Моя невеста Ирма никак не поймет, почему я брожу в темноте по центру и по южным кварталам, а если б она знала, что особенно я люблю Гуэмес, она бы ужасно удивилась. Для нее, как и для матери, нет лучшего места, чем диван в гостиной, и лучшего занятия, чем кофе, ликер и то, что зовется беседой. Ирма — кротчайшая из женщин, я никогда не говорил ей о том чем живу, и потому, наверное, стану хорошим мужем и хорошим отцом, чьи дети, кстати, скрасят старость моей матери. Наверное, так и узнал я Жозиану — нет, не только из-за этого, мы ведь могли встретиться и на бульваре Пуассоньер или на Рю-Нотр-Дам-де-Виктуар, а на самом деле мы впервые взглянули друг на друга в самых недрах Галери Вивьен, под сенью гипсовых статуй, дрожащих в газовом свете (венки трепетали в пыльных пальцах муз), и я сразу узнал, что тут ее место и нетрудно ее встретить, если ты бываешь в кафе и знаком с кучерами.
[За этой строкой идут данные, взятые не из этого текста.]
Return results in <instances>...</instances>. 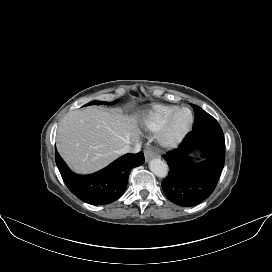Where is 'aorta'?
Wrapping results in <instances>:
<instances>
[{
	"mask_svg": "<svg viewBox=\"0 0 272 272\" xmlns=\"http://www.w3.org/2000/svg\"><path fill=\"white\" fill-rule=\"evenodd\" d=\"M149 168L157 177L164 178L168 175V166L165 161L155 158L150 160Z\"/></svg>",
	"mask_w": 272,
	"mask_h": 272,
	"instance_id": "1",
	"label": "aorta"
}]
</instances>
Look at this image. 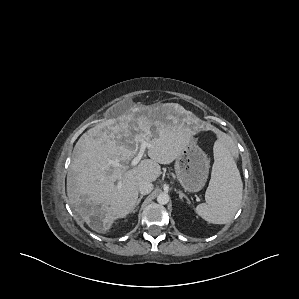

Может быть, это случайно, но мы встретились с ней, когда в мире высокого неба, в мире без гирлянд, шел дождь, и я счел это знаком и не подумал, что просто столкнулся со здешней девкой. Потом я узнал, что в те дни она не отходила от галереи, потому что снова пошли слухи о зверствах Лорана и ей было страшно. Страх придал ей особую прелесть, она держалась почти робко, но не скрывала, что я ей очень нравлюсь. Помню, она глядела на меня и недоверчиво и пылко и расспрашивала поравнодушней, а я не верил себе и радовался, что она живет тут же, наверху, и просил ее пойти к ней, а не в отель на улице Сантье, хотя там она многих знала и ей было бы спокойней. Потом она поверила, и мы смеялись ночью, что я мог оказаться Лораном. Мансарда была точь-в-точь как в дешевой книжке, а Жозиана так прелестна, и так боялась убийцы, пугавшего Париж, и прижималась ко мне, когда мы говорили о его злодействах.
Мать знает всегда, если я не спал дома, и, хотя ничего не скажет (это было бы глупо), дня два смотрит на меня то ли робко, то ли оскорбленно. Я понимаю прекрасно, что Ирме она не проговорится, но все ж надоело — материнский присмотр уже ни к чему, а еще досадней, что в конце концов я-то и явлюсь с цветком или с коробкой конфет, и само собой станет ясно, что ссора кончена и сын-холостяк снова живет, как люди. Жозиана радовалась, когда я описывал ей эти сцены, и там, в нашем царстве галереек, они стали своими так же просто, как их герой. Она, Жозиана, очень чтила семейные связи, и свойство, и родство; я не люблю говорить о своем, но о чем-то говорить надо, а все, о чем поведала она, было уже переговорено, вот мы и возвращались почти неизбежно к моим холостяцким затруднениям.